Producer Janet Yang was elected the 36th president of the Academy of Motion Picture Arts and Sciences, the group’s board of governors announced Tuesday. Along with recently installed Chief Executive Bill Kramer, Yang is charged with helping to lead the 95-year-old institution as it navigates an ever-more-challenging environment for the Oscars and the film business as a whole.
In a meeting Tuesday afternoon at the academy’s Beverly Hills headquarters, the group’s 54-member board, including such industry notables as Ava DuVernay, Jason Reitman and Whoopi Goldberg, elected Yang to succeed the group’s outgoing president, casting director David Rubin, who is stepping down because of term limits after three years at the helm.
Yang brings a deep well of experience within the film industry and in the academy itself. Her producing credits include “The Joy Luck Club” “The People vs. Larry Flynt” and the Oscar-nominated 2020 animated feature “Over the Moon.” A member of the academy’s producers branch since 2002, Yang was appointed an academy governor-at-large in 2019 and most recently served on the board as vice president and chair of the membership committee. A key player in the academy’s efforts to boost inclusion, Yang is also co-chair of the academy’s Asian Affinity Group.
“Janet is a tremendously dedicated and strategic leader who has an incredible record of service at the academy,” Kramer said in a statement. “She has been instrumental in launching and elevating several academy initiatives on membership recruitment, governance, and equity, diversity, and inclusion.”
At a time when the academy faces challenges on numerous fronts — including flagging public interest in the Academy Awards and seismic shifts in the film distribution landscape — the organization is in the midst of a leadership transition, with former Academy Museum director Kramer taking over last month following the departure of Dawn Hudson, who served as CEO for 11 transformative and often tumultuous years. Yang is seen by many in the group as a trusted, forward-thinking insider to help steer an organization whose voting membership has ballooned over the past decade from 5,765 in 2012 to more than 10,000 today.
In decades past the role of academy president, which is unpaid, was largely ceremonial, filled over the years by the likes of Frank Capra, Bette Davis and Gregory Peck as well as less renowned industry insiders. But in recent years, as the organization has expanded and remade itself inside and out, the job has grown more demanding — and the public spotlight has grown more intense.
Under Rubin’s leadership, even as the academy continued its push to diversify its membership ranks and celebrated the long-awaited opening of the Academy Museum of Motion Pictures, the group faced a series of internal controversies and public-relations crises.
Heading into this year’s Oscars, the academy was roiled by weeks of controversy over its plan to move eight below-the-line and short film categories out of the live televised ceremony.
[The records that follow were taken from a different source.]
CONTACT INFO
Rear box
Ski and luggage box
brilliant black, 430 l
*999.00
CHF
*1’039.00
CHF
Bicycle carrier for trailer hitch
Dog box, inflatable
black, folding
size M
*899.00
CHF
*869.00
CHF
In an open letter, more than 70 prominent film professionals — including Oscar winners James Cameron, Kathleen Kennedy, John Williams and Guillermo del Toro — blasted the ratings gambit, saying it would relegate some nominees to “the status of second-class citizens” and do “irreparable damage” to the Oscars’ reputation.
The decision to create a “fan favorite” award, voted on via Twitter in a further effort to boost audience engagement with the Oscars, drew additional criticism.
Compounding the academy’s woes, March’s ceremony careened off the rails when Will Smith struck Chris Rock onstage over a joke about Smith’s wife, Jada Pinkett Smith. In the aftermath of the shocking incident, Hudson and Rubin acknowledged in a letter to members that they “did not adequately address” it in the moment.
How Yang, along with Kramer and the rest of the group’s leaders, will address the significant challenges facing the group going forward remains to be seen. But, speaking to The Times last month as his tenure was winding down, Rubin suggested that anyone attempting to lead a highly scrutinized and sometimes fractious group like the academy needs to have a thick skin.
“For an organization that was founded in the 1920s, change can be painful,” Rubin said. “The bright spotlight is inevitable. And for the press, it’s incredibly entertaining to write about. … But I’m so excited to witness both the continuation of initiatives that had already begun and to see what ideas come with the new leadership to come.”